Todo el día estuvo pensando en su confesión del día anterior. “Fue más que eso.” Una parte de él temía haber dicho demasiado, pero otra no dejaba de sentir alivio: por fin alguien lo había escuchado sin juzgarlo, sin esperar nada a cambio. Esa calma lo llevó a tomar una decisión arriesgada: invitarla a cenar.
Cuando se acercó a su escritorio, notó la sorpresa en sus ojos. No era para menos; Jonathan Harper rara vez hacía gestos fuera de lo estrictamente necesario.
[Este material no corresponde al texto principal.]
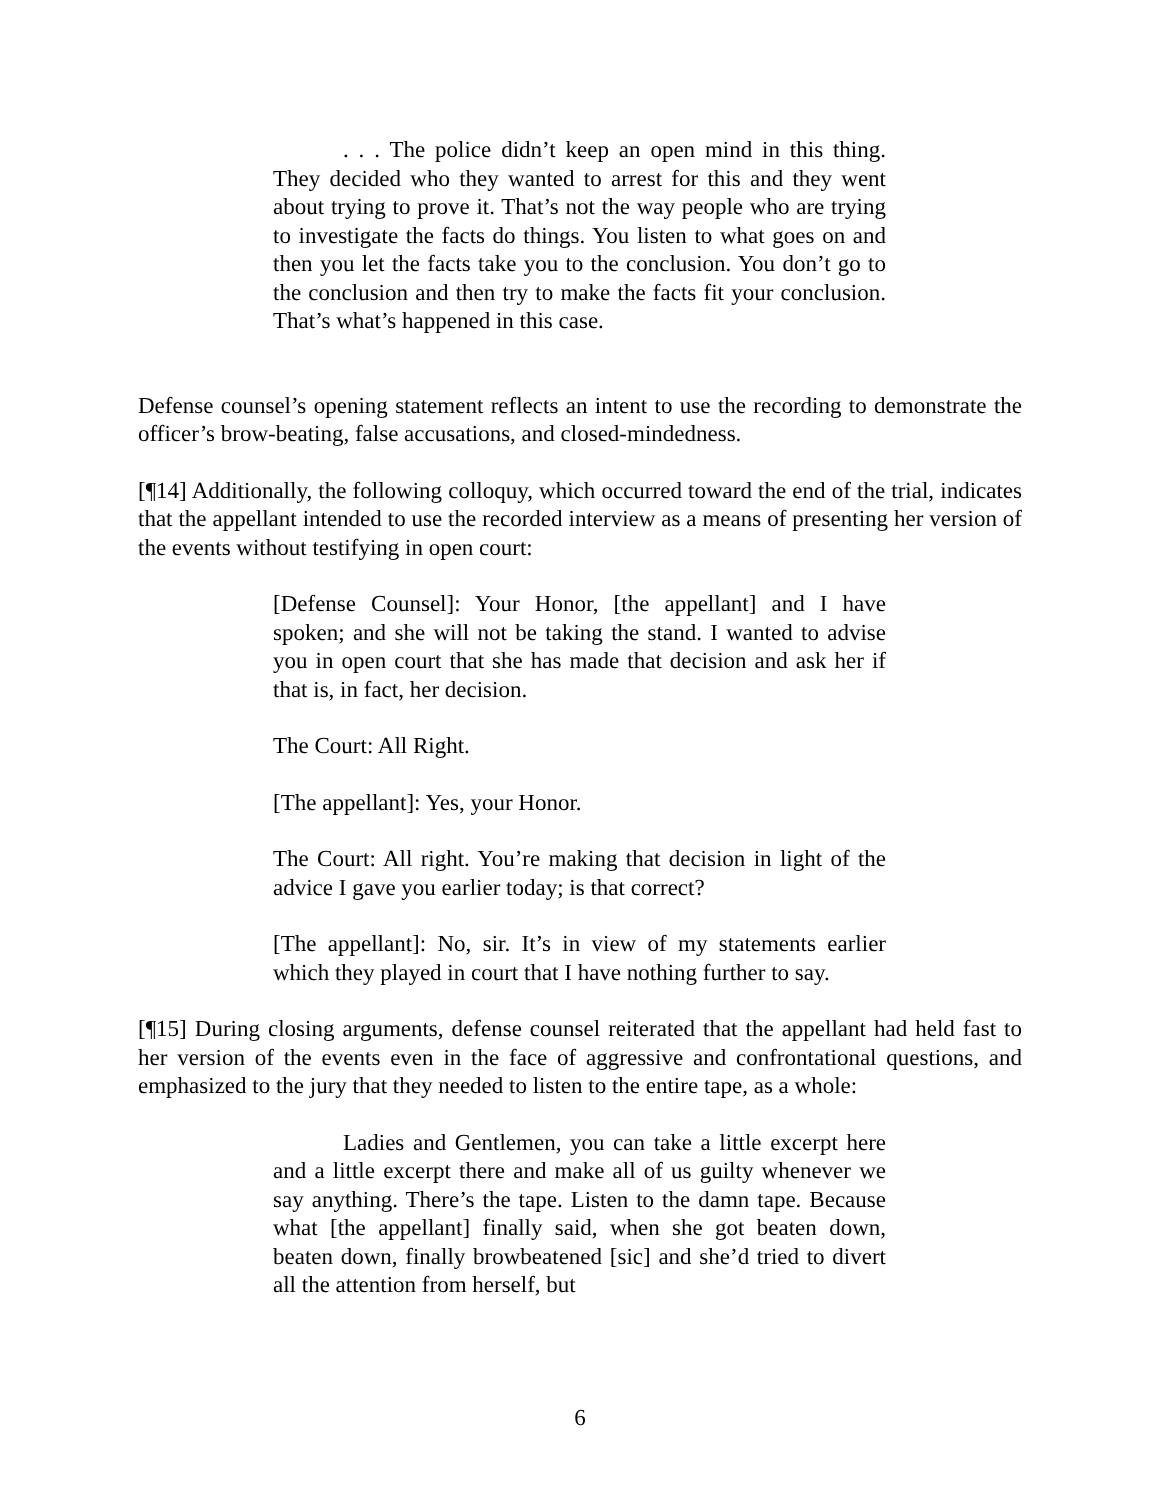. . . The police didn’t keep an open mind in this thing. They decided who they wanted to arrest for this and they went about trying to prove it. That’s not the way people who are trying to investigate the facts do things. You listen to what goes on and then you let the facts take you to the conclusion. You don’t go to the conclusion and then try to make the facts fit your conclusion. That’s what’s happened in this case.
Defense counsel’s opening statement reflects an intent to use the recording to demonstrate the officer’s brow-beating, false accusations, and closed-mindedness.
[¶14] Additionally, the following colloquy, which occurred toward the end of the trial, indicates that the appellant intended to use the recorded interview as a means of presenting her version of the events without testifying in open court:
[Defense Counsel]: Your Honor, [the appellant] and I have spoken; and she will not be taking the stand. I wanted to advise you in open court that she has made that decision and ask her if that is, in fact, her decision.
The Court: All Right.
[The appellant]: Yes, your Honor.
The Court: All right. You’re making that decision in light of the advice I gave you earlier today; is that correct?
[The appellant]: No, sir. It’s in view of my statements earlier which they played in court that I have nothing further to say.
[¶15] During closing arguments, defense counsel reiterated that the appellant had held fast to her version of the events even in the face of aggressive and confrontational questions, and emphasized to the jury that they needed to listen to the entire tape, as a whole:
Ladies and Gentlemen, you can take a little excerpt here and a little excerpt there and make all of us guilty whenever we say anything. There’s the tape. Listen to the damn tape. Because what [the appellant] finally said, when she got beaten down, beaten down, finally browbeatened [sic] and she’d tried to divert all the attention from herself, but
6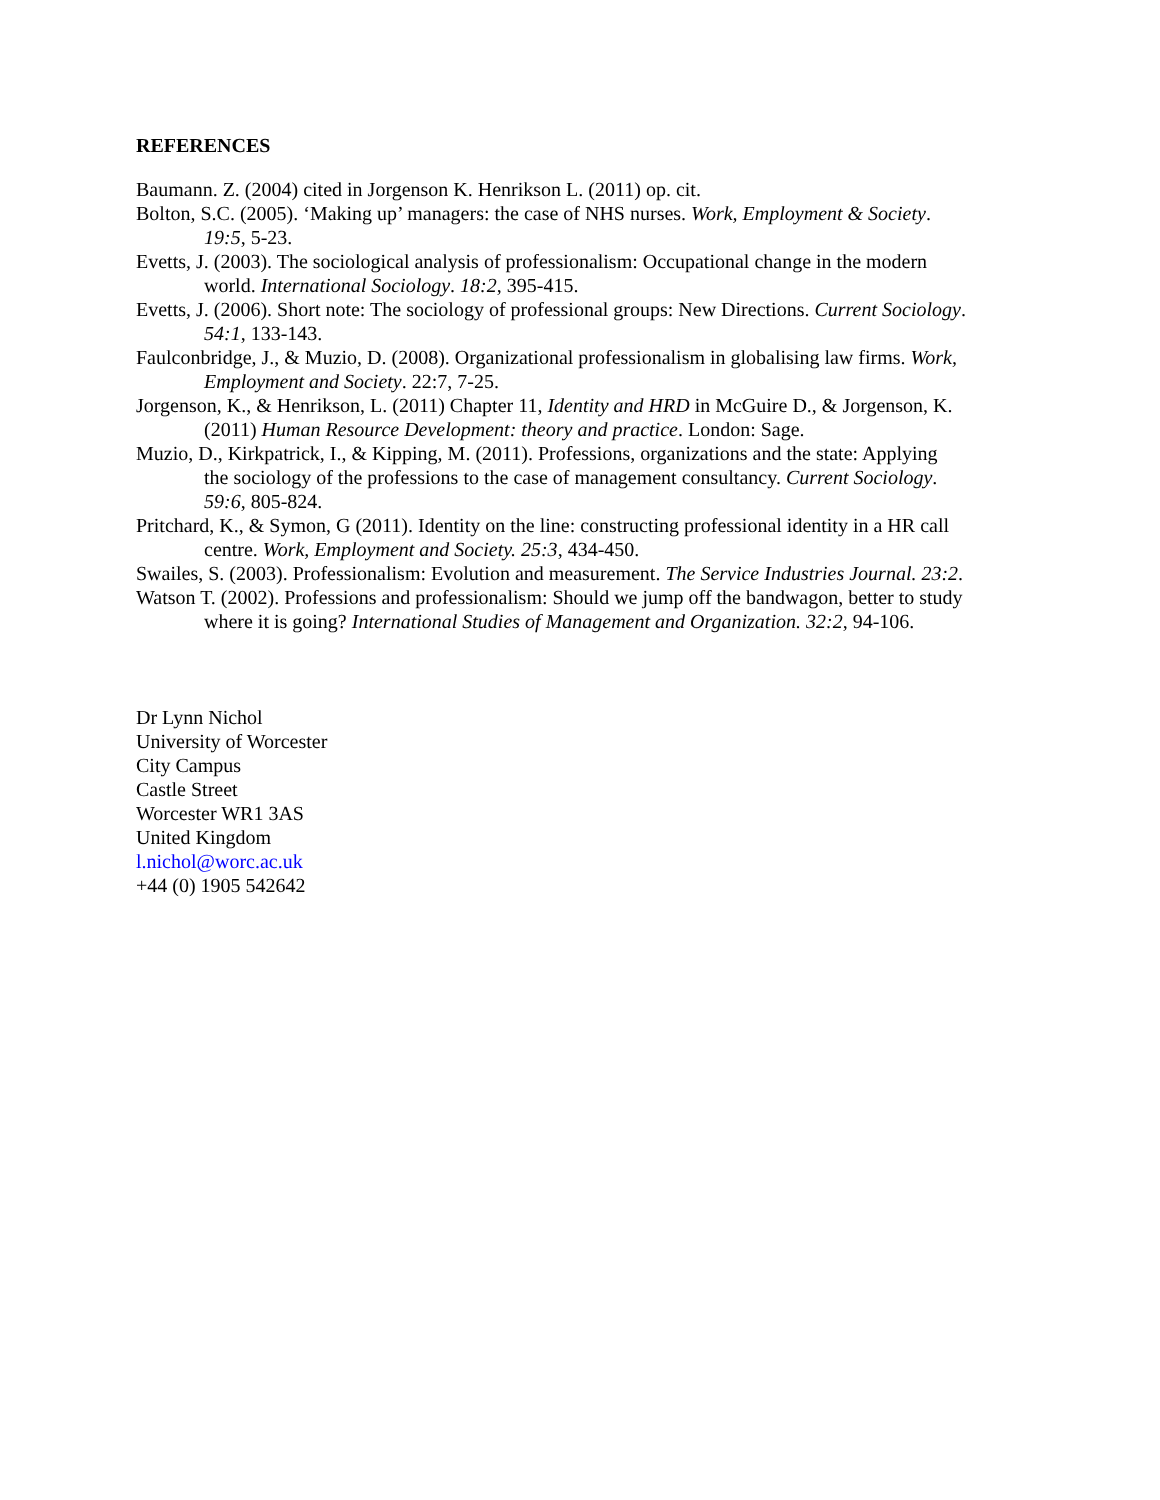REFERENCES
Baumann. Z. (2004) cited in Jorgenson K. Henrikson L. (2011) op. cit.
Bolton, S.C. (2005). ‘Making up’ managers: the case of NHS nurses. Work, Employment & Society. 19:5, 5-23.
Evetts, J. (2003). The sociological analysis of professionalism: Occupational change in the modern world. International Sociology. 18:2, 395-415.
Evetts, J. (2006). Short note: The sociology of professional groups: New Directions. Current Sociology. 54:1, 133-143.
Faulconbridge, J., & Muzio, D. (2008). Organizational professionalism in globalising law firms. Work, Employment and Society. 22:7, 7-25.
Jorgenson, K., & Henrikson, L. (2011) Chapter 11, Identity and HRD in McGuire D., & Jorgenson, K. (2011) Human Resource Development: theory and practice. London: Sage.
Muzio, D., Kirkpatrick, I., & Kipping, M. (2011). Professions, organizations and the state: Applying the sociology of the professions to the case of management consultancy. Current Sociology. 59:6, 805-824.
Pritchard, K., & Symon, G (2011). Identity on the line: constructing professional identity in a HR call centre. Work, Employment and Society. 25:3, 434-450.
Swailes, S. (2003). Professionalism: Evolution and measurement. The Service Industries Journal. 23:2.
Watson T. (2002). Professions and professionalism: Should we jump off the bandwagon, better to study where it is going? International Studies of Management and Organization. 32:2, 94-106.
Dr Lynn Nichol
University of Worcester
City Campus
Castle Street
Worcester WR1 3AS
United Kingdom
l.nichol@worc.ac.uk
+44 (0) 1905 542642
Pero cuando Isabella aceptó, sintió un extraño cosquilleo en el pecho, como si hubiera ganado algo que no sabía que deseaba.
En el restaurante, Jonathan se descubrió observándola más de lo que debería. Había algo en la manera en que Isabella sostenía la copa, en cómo se inclinaba un poco hacia adelante cuando hablaba, en la luz que iluminaba sus rasgos delicados.
La conversación lo atrapó. Hacía años que no hablaba con tanta naturalidad de su pasado. Recordar su época en la universidad, los errores de juventud, incluso las bromas que solía hacer con viejos amigos… todo fluyó con una facilidad desconcertante. Isabella no solo escuchaba: lo hacía sentir comprendido.
Cuando llegó el postre, Jonathan se dio cuenta de lo mucho que disfrutaba verla sonreír. El tiramisú había sido un detalle intencional, un gesto pequeño pero significativo. Quiso inclinarse hacia ella, cerrar esa distancia que lo quemaba por dentro, pero se contuvo. Era demasiado pronto, demasiado arriesgado. En su lugar, alzó la copa y brindó.
“Por nuevas conversaciones.”
Fue lo único que se permitió decir, aunque por dentro deseaba añadir mucho más.
De regreso a casa, mientras conducía bajo la llovizna que por fin había caído, Jonathan supo que había cruzado una línea invisible. Esa cena no había sido casual ni inocente: había sido un primer paso hacia algo que no podía detener. Y, contra toda lógica, no quería hacerlo.